PAC stands for Probably Approximately Correct.
It was a very common research area in computer science looking for proof of learnability of certain hypothesis sets.
The usual hypothesis sets were not distributions (like in statistics) but more logical formulas like DNF, CNF, DFA, etc.
In order to prove learnability, you need to show that for every sample distribution, for every concept $h$ in the hypothesis class $H$, for every $\lambda$ (the probability part) and for every $\epsilon$ (the approximately part) you can find an hypothesis $h^*$ such that with probability at least $1- \lambda$ the disagreement between $h$ and $h^*$ will be smaller than $\epsilon$.
This bar for learning is very high, and some of the research proved negative results about many simple hypothesis sets.

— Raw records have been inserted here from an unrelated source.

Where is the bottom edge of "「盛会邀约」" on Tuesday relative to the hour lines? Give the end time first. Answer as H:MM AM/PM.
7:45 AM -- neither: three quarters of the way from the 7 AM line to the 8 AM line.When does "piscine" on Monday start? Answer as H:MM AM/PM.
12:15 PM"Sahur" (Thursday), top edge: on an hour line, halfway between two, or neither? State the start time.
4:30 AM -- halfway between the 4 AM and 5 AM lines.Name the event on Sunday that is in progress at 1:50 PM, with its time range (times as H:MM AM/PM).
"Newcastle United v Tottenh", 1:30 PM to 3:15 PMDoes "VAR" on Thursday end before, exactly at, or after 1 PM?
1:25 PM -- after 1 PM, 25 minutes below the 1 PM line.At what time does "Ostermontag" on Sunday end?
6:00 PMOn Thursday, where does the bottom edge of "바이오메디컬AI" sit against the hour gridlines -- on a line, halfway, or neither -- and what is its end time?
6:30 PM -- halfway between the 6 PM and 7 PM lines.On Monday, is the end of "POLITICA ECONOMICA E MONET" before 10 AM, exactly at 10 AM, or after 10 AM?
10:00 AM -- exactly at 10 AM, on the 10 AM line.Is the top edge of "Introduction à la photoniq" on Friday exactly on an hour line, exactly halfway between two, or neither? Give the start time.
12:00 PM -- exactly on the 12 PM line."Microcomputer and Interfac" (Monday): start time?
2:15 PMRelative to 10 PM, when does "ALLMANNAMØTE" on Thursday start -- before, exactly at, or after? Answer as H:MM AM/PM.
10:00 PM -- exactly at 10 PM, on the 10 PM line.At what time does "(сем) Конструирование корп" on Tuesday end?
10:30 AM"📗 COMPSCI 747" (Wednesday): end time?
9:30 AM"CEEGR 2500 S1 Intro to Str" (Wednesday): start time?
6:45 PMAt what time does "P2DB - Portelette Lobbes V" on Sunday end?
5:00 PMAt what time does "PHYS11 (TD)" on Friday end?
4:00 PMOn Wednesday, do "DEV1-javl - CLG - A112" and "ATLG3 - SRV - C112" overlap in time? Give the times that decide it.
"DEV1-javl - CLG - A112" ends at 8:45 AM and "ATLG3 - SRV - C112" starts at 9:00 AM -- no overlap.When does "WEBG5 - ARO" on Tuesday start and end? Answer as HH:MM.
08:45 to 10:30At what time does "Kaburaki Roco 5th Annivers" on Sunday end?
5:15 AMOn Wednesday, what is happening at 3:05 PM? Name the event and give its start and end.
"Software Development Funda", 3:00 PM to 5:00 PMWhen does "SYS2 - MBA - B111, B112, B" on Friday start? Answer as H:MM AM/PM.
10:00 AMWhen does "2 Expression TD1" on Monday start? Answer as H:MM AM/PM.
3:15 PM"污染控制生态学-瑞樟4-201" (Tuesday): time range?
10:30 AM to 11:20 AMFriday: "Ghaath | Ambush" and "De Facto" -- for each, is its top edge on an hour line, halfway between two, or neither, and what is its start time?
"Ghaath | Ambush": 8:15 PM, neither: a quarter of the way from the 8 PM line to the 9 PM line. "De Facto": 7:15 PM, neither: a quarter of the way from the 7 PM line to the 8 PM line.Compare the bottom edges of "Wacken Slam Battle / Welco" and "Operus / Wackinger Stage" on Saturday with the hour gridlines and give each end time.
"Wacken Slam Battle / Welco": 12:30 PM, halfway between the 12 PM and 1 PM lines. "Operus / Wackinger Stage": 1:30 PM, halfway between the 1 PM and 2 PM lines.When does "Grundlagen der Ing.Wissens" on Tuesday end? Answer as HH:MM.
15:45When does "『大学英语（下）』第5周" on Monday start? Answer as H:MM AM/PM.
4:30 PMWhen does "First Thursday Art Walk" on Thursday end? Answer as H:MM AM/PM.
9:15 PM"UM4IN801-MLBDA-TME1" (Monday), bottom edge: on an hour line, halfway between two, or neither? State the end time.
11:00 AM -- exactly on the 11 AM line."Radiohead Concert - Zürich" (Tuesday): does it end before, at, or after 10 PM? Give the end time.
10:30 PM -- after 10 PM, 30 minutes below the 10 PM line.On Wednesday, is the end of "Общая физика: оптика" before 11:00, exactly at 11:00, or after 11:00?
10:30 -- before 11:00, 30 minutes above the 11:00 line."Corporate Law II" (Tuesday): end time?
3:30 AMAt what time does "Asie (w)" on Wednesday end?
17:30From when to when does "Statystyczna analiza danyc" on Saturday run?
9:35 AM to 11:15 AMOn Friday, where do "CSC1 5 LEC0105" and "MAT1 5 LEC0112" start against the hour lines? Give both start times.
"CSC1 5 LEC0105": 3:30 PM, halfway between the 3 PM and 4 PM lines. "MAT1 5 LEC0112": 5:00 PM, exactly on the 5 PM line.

When you try to learn to differentiate between cats and dogs, you don't have a mathematical definition of hypothesis set. Most publications run an algorithm on a dataset and show their result. Almost nobody proves that the algorithms are correct (even given some assumptions). I find the lack of proofs quite sad.
The math behind PAC is actually probability. Let's say that you have two cubes (classifier, concept) and you want to know how correlated they are. So, you toss them together $m$ times and you check the level of disagreement, epsilon. The higher the $m$ and the lower the $\epsilon$, the more confident you are that this is due to correlation and not due to error, $\lambda$. Given this intuition, PAC learning usually works in the other direction. Once you state the desired lambda and epsilon, the algorithm provides the number of samples $m$ needed to reach them.